Tens of thousands of Connecticut residents refuse to register guns under new law
Last April, Governor Dannel Malloy signed into law a slew of new firearm restrictions that require, among other items, residents to register powerful assault weapons and high-capacity magazine with the state. Connecticutians had until the end of last year — almost one year to the day after the Sandy Hook elementary school massacre — to license their arsenals. Only a fraction has followed the new law, however, and they could all soon face serious consequences if the state decides to take action.
On Thursday this week, journalist Dan Haar of Connecticut’s The Courant newspaper wrote that state police had received only 47,916 completed registration forms by the end of last year. According to his reporting, that statistic is just a sliver of what it should be.

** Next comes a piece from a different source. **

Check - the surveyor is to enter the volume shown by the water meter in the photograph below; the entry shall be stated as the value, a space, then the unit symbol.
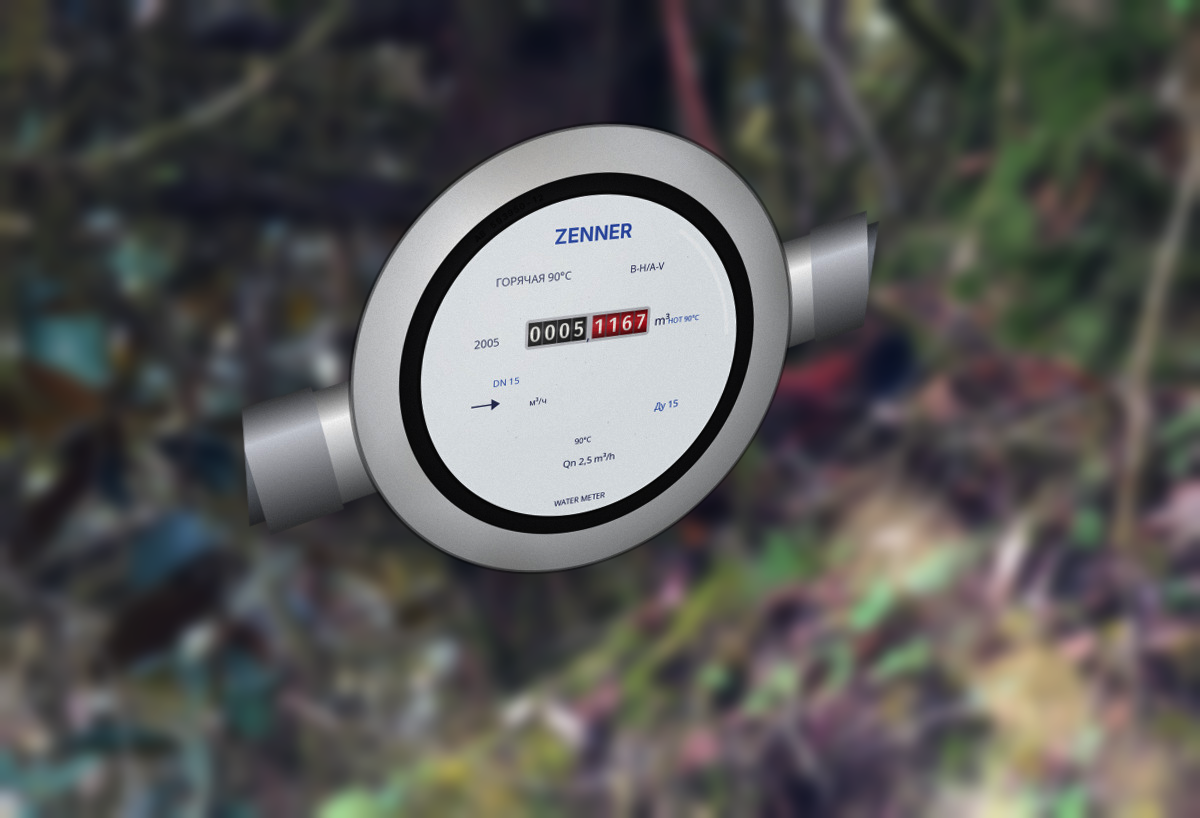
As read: 5.1167 m³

If the state has received 50,000 registrations by now, Haar wrote, then that could represent as little as 15 percent of the assault weapons now classified by the state as warranting new paperwork under last April’s law.
“No one has anything close to definitive figures, but the most conservative estimates place the number of unregistered assault weapons well above 50,000, and perhaps as high as 350,000,” Harr wrote.
“And that means as of Jan. 1, Connecticut has very likely created tens of thousands of newly minted criminals — perhaps 100,000 people, almost certainly at least 20,000 — who have broken no other laws By owning unregistered guns defined as assault weapons, all of them are committing Class D felonies,” he added.
Other reports out of New England this week suggested that lawmakers there are wrestling with how to handle registration forms that weren’t sent in ahead of the end-of-year deadline and therefore now considered illegal unless officials find a loophole.
“We’re trying to figure a way to accommodate the small number of people. Do we do it legislatively? Can we do it administratively?” Rep. Stephen Dargan, co-chairman of the Public Safety Committee, told the CT News junkie website this week. “Whatever our focus is, it has to be narrow in scope because it might open it up to other people’s concerns.”
As Harr reports, however, officials may have a much larger problem: while an estimated few hundred residents may have sent their registration forms in a day or two past deadline, a group of people estimated to be several times that size reportedly show no interest in submitting applications at all.
"I honestly thought from my own standpoint that the vast majority would register," said State Sen. Tony Guglielmo (R-Stafford) of the legislature's public safety committee said to Harr. "If you pass laws that people have no respect for and they don't follow them, then you have a real problem."
But even if some Connecticutians find the gun law improper, federal courts have so far said that’s not the case. Late last month United States District Judge Alfred Covello issued a 47-page ruling calling Gov. Malloy’s legislation constitutional, even though it imposed some restrictions on firearm owners.
"While the act burdens the plaintiffs' Second Amendment rights, it is substantially related to the important governmental interest of public safety and crime control," Covello ruled.